Civil Rights Lawyer Sherrilyn Ifill: ‘America Is a Teenage Democracy’

The activist and former NAACP Legal Defense Fund president discussed the country’s growing pains as it works to secure voting rights for all 

As activist and civil rights lawyer Sherrilyn Ifill sees it, it was only after the passage of the Voting Rights Act of 1965 that the United States became a true democracy, despite declarations to the contrary. 

“I think we’re a teenage democracy,” Ifill told a Tufts audience on the Medford/Somerville campus November 9. “If you have teenagers, you know what it’s like. You have moments and days where you seem incredibly mature and wonderful. And then other ones where you can throw a tantrum.” 

She added: “When people say, ‘Enough, America. We should have it together by now,’ I don’t feel that way. I think we’ve just started to begin this process of trying to be who we claimed we were but who we really were not prior to 1965. That framing for me is important.” 

One of Time magazine’s 100 most influential people of 2021, Ifill stepped down as president and director-counsel of the NAACP Legal Defense and Educational Fund earlier this year. Here are four takeaways from the event, part of the Jonathan M. Tisch College of Civic Life Solomont Speakers Series: 

The fight for free elections is nonpartisan. 

“There’s a difference between Democrats and democracy. Democrats are a party, as are Republicans, and neither one is equated with the concept of democracy,” said Ifill, who has litigated against leaders from both sides in states reported to discriminate at the polls. 

“One of the reasons that Americans have not been educated about the need to press the panic button on voter suppression is because it’s presented to them as a partisan issue …The shorthand for the mainstream media is to funnel the idea and conception of voting rights through the lens of partisan politics, rather than the truth of what the American public needs to understand about how we protect our democracy.” 

The health of a democracy is determined by those it has disenfranchised. 

Ideally, Ifill said, the U.S. would measure the strength of its election process by the number of people who have been routinely shut out of it. “You have to engage with people who are interacting with the democracy in such a way that it reveals the weaknesses, the cracks in the foundation.” 

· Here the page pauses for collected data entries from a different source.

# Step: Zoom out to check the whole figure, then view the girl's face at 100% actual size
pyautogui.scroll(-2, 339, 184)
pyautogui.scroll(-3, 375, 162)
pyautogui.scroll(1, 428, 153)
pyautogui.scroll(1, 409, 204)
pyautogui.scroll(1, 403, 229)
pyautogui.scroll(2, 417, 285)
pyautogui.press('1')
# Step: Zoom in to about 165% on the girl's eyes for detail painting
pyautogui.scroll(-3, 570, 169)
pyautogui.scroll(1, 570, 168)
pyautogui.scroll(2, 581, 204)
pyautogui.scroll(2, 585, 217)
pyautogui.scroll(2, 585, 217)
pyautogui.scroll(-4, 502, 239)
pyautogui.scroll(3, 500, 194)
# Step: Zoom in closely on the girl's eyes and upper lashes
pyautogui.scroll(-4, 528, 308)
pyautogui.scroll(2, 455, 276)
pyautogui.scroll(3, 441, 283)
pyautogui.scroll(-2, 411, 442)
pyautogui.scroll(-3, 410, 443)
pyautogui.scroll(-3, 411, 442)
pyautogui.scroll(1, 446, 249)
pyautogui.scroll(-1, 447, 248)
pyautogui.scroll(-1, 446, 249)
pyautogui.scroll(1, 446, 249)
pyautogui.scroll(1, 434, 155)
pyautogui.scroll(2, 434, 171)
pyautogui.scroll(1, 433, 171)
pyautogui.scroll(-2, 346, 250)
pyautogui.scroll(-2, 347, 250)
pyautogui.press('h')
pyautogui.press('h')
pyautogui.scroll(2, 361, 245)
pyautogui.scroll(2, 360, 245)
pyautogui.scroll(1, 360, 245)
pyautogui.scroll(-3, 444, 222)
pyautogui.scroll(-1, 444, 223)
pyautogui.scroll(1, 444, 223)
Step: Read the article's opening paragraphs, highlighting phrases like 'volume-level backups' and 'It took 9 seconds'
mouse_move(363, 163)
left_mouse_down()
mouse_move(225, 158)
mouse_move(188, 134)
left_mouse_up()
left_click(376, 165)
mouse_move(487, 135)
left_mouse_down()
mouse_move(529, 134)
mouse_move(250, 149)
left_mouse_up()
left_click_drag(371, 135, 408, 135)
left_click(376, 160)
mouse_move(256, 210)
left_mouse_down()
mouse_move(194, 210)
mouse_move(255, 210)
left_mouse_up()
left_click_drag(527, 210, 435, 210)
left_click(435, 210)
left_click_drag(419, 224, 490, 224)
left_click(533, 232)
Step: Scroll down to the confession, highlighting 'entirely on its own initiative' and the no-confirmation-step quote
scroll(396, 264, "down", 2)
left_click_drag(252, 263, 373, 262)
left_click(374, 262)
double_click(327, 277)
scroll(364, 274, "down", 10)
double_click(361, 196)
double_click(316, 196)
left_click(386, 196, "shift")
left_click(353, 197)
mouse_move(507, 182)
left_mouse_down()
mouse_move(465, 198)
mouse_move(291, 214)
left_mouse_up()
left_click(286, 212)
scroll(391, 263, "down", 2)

“If I want to know if a democracy is healthy, I don’t talk to the most successful person, the pundit on television for whom America has worked out. Part of the allure and passion for me being a civil rights lawyer is that through your clients, you have a lens on America that is very rarely the center of the conversation.” 

Media too often ignore the racism inherent in voter suppression. 

Referring to a 2013 North Carolina elections bill that toughened voter ID requirements and limited early voting, Ifill said, “An entire state legislature meeting to determine, with surgical precision, which voter suppression measures would most affect the Black community—that’s white supremacy.” 

The former law professor then gave a more recent example: Florida Governor Ron DeSantis’ re-election in the 2022 midterms. “When Governor DeSantis was standing on the stage last night, it wasn’t just about him winning. We should remember that this is someone who took redistricting into his own hands, in such a way as to lose majority Black seats.” 

“If you’re not presenting it that way, if you’re presenting it as just Republican DeSantis doing something for Republicans, then people turn off because it’s like, ‘Oh, partisan politics. They all do it, both sides.’ When you bury the lead, and you don’t talk about the racism of it, it’s a problem.” 

A model for success exists. 

The triumphs of civil rights attorneys past are what give Ifill hope for a fairer future. “These people had no blueprint,” she said. “They were, out of their own deep fealty to the Constitution and to the principle of equality, working on this thing day and night, ruining their health, traveling and often risking their lives, as were the clients who lived in these communities. These were Black people who risked it all for something they couldn’t see and that they had no guarantee would work.” 

“And that’s so powerful to me ... And we have a little bit of a blueprint, because they did have some success, right?” said Ifill, scanning the crowd. “Which is why this room looks like this. So we should really be encouraged that change can happen.”